What you have to do ->
Rewrite every item below, changing "x-axis" to "horizontal axis" wherever it occurs and leaving everything else untouched.

____ Supplied entries

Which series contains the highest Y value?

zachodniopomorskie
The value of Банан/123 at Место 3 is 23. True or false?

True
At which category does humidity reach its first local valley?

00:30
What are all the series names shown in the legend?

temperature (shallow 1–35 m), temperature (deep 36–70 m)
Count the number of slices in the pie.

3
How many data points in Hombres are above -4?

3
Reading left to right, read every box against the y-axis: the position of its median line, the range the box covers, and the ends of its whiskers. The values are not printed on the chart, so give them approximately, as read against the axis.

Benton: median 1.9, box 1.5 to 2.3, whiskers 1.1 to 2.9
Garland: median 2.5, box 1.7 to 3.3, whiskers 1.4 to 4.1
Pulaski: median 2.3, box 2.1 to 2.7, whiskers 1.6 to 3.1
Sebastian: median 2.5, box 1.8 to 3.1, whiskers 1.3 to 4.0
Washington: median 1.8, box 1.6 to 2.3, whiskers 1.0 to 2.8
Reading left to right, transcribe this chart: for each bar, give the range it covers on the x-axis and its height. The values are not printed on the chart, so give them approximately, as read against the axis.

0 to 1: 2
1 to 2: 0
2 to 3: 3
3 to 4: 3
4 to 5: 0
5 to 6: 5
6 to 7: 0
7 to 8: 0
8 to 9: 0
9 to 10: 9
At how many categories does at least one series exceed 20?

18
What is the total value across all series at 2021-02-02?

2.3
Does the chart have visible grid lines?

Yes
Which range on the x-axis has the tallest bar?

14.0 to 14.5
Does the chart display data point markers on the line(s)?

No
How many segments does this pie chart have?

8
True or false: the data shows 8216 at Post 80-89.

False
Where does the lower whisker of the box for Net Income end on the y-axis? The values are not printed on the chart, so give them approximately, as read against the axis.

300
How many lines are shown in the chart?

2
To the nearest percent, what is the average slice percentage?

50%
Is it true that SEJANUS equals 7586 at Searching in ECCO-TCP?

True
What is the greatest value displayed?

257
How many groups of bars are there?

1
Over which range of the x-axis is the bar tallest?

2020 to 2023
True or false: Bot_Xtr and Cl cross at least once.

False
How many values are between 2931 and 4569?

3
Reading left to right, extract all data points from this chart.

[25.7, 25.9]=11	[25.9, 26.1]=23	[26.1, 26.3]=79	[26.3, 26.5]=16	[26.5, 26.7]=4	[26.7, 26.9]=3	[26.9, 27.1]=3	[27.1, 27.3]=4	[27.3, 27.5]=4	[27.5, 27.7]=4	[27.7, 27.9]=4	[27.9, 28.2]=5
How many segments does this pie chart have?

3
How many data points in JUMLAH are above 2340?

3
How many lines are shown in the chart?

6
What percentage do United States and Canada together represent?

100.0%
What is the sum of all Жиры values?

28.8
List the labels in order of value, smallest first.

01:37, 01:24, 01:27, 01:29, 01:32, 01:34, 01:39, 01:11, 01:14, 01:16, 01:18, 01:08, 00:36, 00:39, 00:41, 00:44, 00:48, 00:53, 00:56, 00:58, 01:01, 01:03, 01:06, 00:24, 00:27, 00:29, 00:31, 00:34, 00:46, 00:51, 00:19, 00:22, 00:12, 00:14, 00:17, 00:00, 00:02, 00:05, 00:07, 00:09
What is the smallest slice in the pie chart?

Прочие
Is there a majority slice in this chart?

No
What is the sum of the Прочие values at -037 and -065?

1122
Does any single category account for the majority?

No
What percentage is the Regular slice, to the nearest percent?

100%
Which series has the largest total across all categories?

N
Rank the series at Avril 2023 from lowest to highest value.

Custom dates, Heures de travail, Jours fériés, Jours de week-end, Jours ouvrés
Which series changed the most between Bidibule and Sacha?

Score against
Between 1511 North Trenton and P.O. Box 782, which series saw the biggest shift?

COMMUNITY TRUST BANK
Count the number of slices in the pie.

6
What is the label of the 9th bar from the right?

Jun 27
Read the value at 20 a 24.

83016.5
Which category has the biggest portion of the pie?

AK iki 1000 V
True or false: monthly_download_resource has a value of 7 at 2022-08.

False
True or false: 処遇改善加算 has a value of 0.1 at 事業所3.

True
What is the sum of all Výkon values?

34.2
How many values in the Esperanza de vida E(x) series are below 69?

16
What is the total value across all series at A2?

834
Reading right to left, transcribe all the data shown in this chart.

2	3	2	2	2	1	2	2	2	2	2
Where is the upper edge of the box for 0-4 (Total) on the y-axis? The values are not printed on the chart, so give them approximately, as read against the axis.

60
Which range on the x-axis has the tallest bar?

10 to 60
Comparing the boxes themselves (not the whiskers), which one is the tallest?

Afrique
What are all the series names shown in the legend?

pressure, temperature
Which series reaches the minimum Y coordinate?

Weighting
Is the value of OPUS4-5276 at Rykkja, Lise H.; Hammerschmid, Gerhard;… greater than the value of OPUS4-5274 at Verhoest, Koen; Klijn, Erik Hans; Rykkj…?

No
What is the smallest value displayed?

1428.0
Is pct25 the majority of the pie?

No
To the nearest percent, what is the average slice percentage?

________

Result of this exercise ->
Which series contains the highest Y value?

zachodniopomorskie
The value of Банан/123 at Место 3 is 23. True or false?

True
At which category does humidity reach its first local valley?

00:30
What are all the series names shown in the legend?

temperature (shallow 1–35 m), temperature (deep 36–70 m)
Count the number of slices in the pie.

3
How many data points in Hombres are above -4?

3
Reading left to right, read every box against the y-axis: the position of its median line, the range the box covers, and the ends of its whiskers. The values are not printed on the chart, so give them approximately, as read against the axis.

Benton: median 1.9, box 1.5 to 2.3, whiskers 1.1 to 2.9
Garland: median 2.5, box 1.7 to 3.3, whiskers 1.4 to 4.1
Pulaski: median 2.3, box 2.1 to 2.7, whiskers 1.6 to 3.1
Sebastian: median 2.5, box 1.8 to 3.1, whiskers 1.3 to 4.0
Washington: median 1.8, box 1.6 to 2.3, whiskers 1.0 to 2.8
Reading left to right, transcribe this chart: for each bar, give the range it covers on the horizontal axis and its height. The values are not printed on the chart, so give them approximately, as read against the axis.

0 to 1: 2
1 to 2: 0
2 to 3: 3
3 to 4: 3
4 to 5: 0
5 to 6: 5
6 to 7: 0
7 to 8: 0
8 to 9: 0
9 to 10: 9
At how many categories does at least one series exceed 20?

18
What is the total value across all series at 2021-02-02?

2.3
Does the chart have visible grid lines?

Yes
Which range on the horizontal axis has the tallest bar?

14.0 to 14.5
Does the chart display data point markers on the line(s)?

No
How many segments does this pie chart have?

8
True or false: the data shows 8216 at Post 80-89.

False
Where does the lower whisker of the box for Net Income end on the y-axis? The values are not printed on the chart, so give them approximately, as read against the axis.

300
How many lines are shown in the chart?

2
To the nearest percent, what is the average slice percentage?

50%
Is it true that SEJANUS equals 7586 at Searching in ECCO-TCP?

True
What is the greatest value displayed?

257
How many groups of bars are there?

1
Over which range of the horizontal axis is the bar tallest?

2020 to 2023
True or false: Bot_Xtr and Cl cross at least once.

False
How many values are between 2931 and 4569?

3
Reading left to right, extract all data points from this chart.

[25.7, 25.9]=11	[25.9, 26.1]=23	[26.1, 26.3]=79	[26.3, 26.5]=16	[26.5, 26.7]=4	[26.7, 26.9]=3	[26.9, 27.1]=3	[27.1, 27.3]=4	[27.3, 27.5]=4	[27.5, 27.7]=4	[27.7, 27.9]=4	[27.9, 28.2]=5
How many segments does this pie chart have?

3
How many data points in JUMLAH are above 2340?

3
How many lines are shown in the chart?

6
What percentage do United States and Canada together represent?

100.0%
What is the sum of all Жиры values?

28.8
List the labels in order of value, smallest first.

01:37, 01:24, 01:27, 01:29, 01:32, 01:34, 01:39, 01:11, 01:14, 01:16, 01:18, 01:08, 00:36, 00:39, 00:41, 00:44, 00:48, 00:53, 00:56, 00:58, 01:01, 01:03, 01:06, 00:24, 00:27, 00:29, 00:31, 00:34, 00:46, 00:51, 00:19, 00:22, 00:12, 00:14, 00:17, 00:00, 00:02, 00:05, 00:07, 00:09
What is the smallest slice in the pie chart?

Прочие
Is there a majority slice in this chart?

No
What is the sum of the Прочие values at -037 and -065?

1122
Does any single category account for the majority?

No
What percentage is the Regular slice, to the nearest percent?

100%
Which series has the largest total across all categories?

N
Rank the series at Avril 2023 from lowest to highest value.

Custom dates, Heures de travail, Jours fériés, Jours de week-end, Jours ouvrés
Which series changed the most between Bidibule and Sacha?

Score against
Between 1511 North Trenton and P.O. Box 782, which series saw the biggest shift?

COMMUNITY TRUST BANK
Count the number of slices in the pie.

6
What is the label of the 9th bar from the right?

Jun 27
Read the value at 20 a 24.

83016.5
Which category has the biggest portion of the pie?

AK iki 1000 V
True or false: monthly_download_resource has a value of 7 at 2022-08.

False
True or false: 処遇改善加算 has a value of 0.1 at 事業所3.

True
What is the sum of all Výkon values?

34.2
How many values in the Esperanza de vida E(x) series are below 69?

16
What is the total value across all series at A2?

834
Reading right to left, transcribe all the data shown in this chart.

2	3	2	2	2	1	2	2	2	2	2
Where is the upper edge of the box for 0-4 (Total) on the y-axis? The values are not printed on the chart, so give them approximately, as read against the axis.

60
Which range on the horizontal axis has the tallest bar?

10 to 60
Comparing the boxes themselves (not the whiskers), which one is the tallest?

Afrique
What are all the series names shown in the legend?

pressure, temperature
Which series reaches the minimum Y coordinate?

Weighting
Is the value of OPUS4-5276 at Rykkja, Lise H.; Hammerschmid, Gerhard;… greater than the value of OPUS4-5274 at Verhoest, Koen; Klijn, Erik Hans; Rykkj…?

No
What is the smallest value displayed?

1428.0
Is pct25 the majority of the pie?

No
To the nearest percent, what is the average slice percentage?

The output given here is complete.